Briefly, in accordance with one embodiment of the invention, second phase materials, such as tin oxide, are milled to produce a suitable grain size distribution. Preferably the grain size distribution has no particles larger than 100 microns, approximately 90% less than 7-10 microns, approximately 50% between 2 and 5 microns and approximately 10% less than 0.8 to 1.0 microns. According to the invention the oxide powder is added to and suspended with vigorous agitation in a concentrated 0.1-7.5 molar solution of a silver salt such as silver nitrate and then sprayed into a vessel containing a stoichiometric amount of a suitable reducing agent, such as hydrazine, and ammonia with the silver precipitating as a powder around tin oxide powder. The powder mixture is washed, dried and sieved and is then ready for use in various applications such as strip or billet compacting. According to a modified embodiment of the invention the oxide powder, silver nitrate and ammonia are mixed together in a vessel and sprayed into hydrazine or alternatively, hydrazine is sprayed into the noted contents of the vessel.

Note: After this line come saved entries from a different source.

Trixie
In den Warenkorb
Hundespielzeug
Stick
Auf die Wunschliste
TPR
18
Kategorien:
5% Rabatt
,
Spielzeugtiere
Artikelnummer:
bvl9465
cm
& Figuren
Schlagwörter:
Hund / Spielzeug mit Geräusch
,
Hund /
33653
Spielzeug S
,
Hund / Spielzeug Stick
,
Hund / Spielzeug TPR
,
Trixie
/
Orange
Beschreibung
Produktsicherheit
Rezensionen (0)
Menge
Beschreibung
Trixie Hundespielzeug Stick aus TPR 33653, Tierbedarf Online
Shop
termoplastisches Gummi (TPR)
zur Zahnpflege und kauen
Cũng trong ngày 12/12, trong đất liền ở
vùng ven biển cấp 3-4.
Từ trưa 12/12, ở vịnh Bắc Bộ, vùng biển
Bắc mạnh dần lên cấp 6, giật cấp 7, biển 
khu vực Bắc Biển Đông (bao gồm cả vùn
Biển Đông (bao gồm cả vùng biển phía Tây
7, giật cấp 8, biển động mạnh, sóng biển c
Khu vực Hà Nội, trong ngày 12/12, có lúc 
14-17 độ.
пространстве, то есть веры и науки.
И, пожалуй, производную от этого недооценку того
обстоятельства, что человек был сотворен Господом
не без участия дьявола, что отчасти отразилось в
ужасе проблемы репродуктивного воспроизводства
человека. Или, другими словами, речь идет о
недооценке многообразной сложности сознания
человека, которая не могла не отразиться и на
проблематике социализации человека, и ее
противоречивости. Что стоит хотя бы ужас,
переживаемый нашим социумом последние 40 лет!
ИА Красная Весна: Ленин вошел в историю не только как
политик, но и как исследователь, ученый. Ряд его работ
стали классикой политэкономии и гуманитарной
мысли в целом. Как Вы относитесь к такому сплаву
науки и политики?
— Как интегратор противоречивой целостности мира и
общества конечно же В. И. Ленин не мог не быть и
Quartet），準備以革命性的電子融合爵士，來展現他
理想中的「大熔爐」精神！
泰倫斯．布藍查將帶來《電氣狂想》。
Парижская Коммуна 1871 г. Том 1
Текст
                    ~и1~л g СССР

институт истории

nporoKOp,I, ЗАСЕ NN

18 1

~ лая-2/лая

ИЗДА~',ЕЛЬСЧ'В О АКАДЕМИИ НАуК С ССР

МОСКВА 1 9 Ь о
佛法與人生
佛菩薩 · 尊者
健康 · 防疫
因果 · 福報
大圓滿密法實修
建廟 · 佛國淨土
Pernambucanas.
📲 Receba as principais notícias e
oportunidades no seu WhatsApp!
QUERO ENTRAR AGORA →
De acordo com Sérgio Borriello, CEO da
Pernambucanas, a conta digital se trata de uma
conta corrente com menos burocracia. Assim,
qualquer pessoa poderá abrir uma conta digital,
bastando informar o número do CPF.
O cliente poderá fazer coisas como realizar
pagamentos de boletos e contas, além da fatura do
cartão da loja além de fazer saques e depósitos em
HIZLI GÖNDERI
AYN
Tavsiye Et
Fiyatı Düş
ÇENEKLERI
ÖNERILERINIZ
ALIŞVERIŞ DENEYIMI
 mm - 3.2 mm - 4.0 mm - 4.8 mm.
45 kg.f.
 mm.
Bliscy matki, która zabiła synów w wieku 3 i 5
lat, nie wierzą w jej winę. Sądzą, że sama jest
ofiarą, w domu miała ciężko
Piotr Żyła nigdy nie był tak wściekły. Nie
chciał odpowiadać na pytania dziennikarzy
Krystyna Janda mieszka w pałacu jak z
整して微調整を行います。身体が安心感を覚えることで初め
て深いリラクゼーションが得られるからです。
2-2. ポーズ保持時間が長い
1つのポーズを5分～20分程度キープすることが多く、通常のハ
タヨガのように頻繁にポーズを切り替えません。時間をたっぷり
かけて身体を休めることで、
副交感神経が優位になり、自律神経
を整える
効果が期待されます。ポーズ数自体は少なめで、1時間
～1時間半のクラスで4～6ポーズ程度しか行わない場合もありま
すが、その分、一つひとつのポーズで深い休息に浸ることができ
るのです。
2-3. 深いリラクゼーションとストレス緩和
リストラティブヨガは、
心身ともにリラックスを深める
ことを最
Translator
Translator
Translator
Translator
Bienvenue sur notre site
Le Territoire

According to another feature of the invention, when the powder mixture is to be used in applications requiring free flowing characteristics such as in a high speed pill pressing applications, the powders, without the use of binders, are continuosly compacted and then broken up into approximately one inch square pieces and then ground using a suitable mill. The resulting agglomerated powder is sieved and ready for use.
According to another embodiment of the invention doped tin oxide is prepared by reacting the dopant and tin oxide prior to mixing with silver powder to provide a homogeneous mixture as shown in FIGS. 3a and 3b. Homogeneously doped tin oxide particles expose the same surface composition after breaking or rupturing during metallurgical processing operations. Tin and the dopant material such as copper, bismuth or tellurium are dissolved in nitric acid to produce a finely dispersed tin oxide and an oxide of the dopant. The NOX gases are recombined with oxygen and water, the pH is adjusted to 7 with ammonium hydroxide, decanted and the mixture dried. The mixture is then sieved and calcined until the surface area reduces to a selected degree. The calcined oxides are broken up and ground to a powder by milling in a suitable mill such as an attrition mill or jet mill. The contents are then washed and dried. Silver powder is then mixed into the milled oxides and pressed to achieve a green density of 50-60% of theoretical value. Sintering of the compact for approximately one hour at 900 degrees C. results in a winter density of 90-95%.
This is a division of Ser. No. 08/753,528, filed Nov. 26, 1996, now U.S. Pat. No. 5,846,288, which claims priority from Provisional Application 60/007,901 filed Nov. 27, 1995.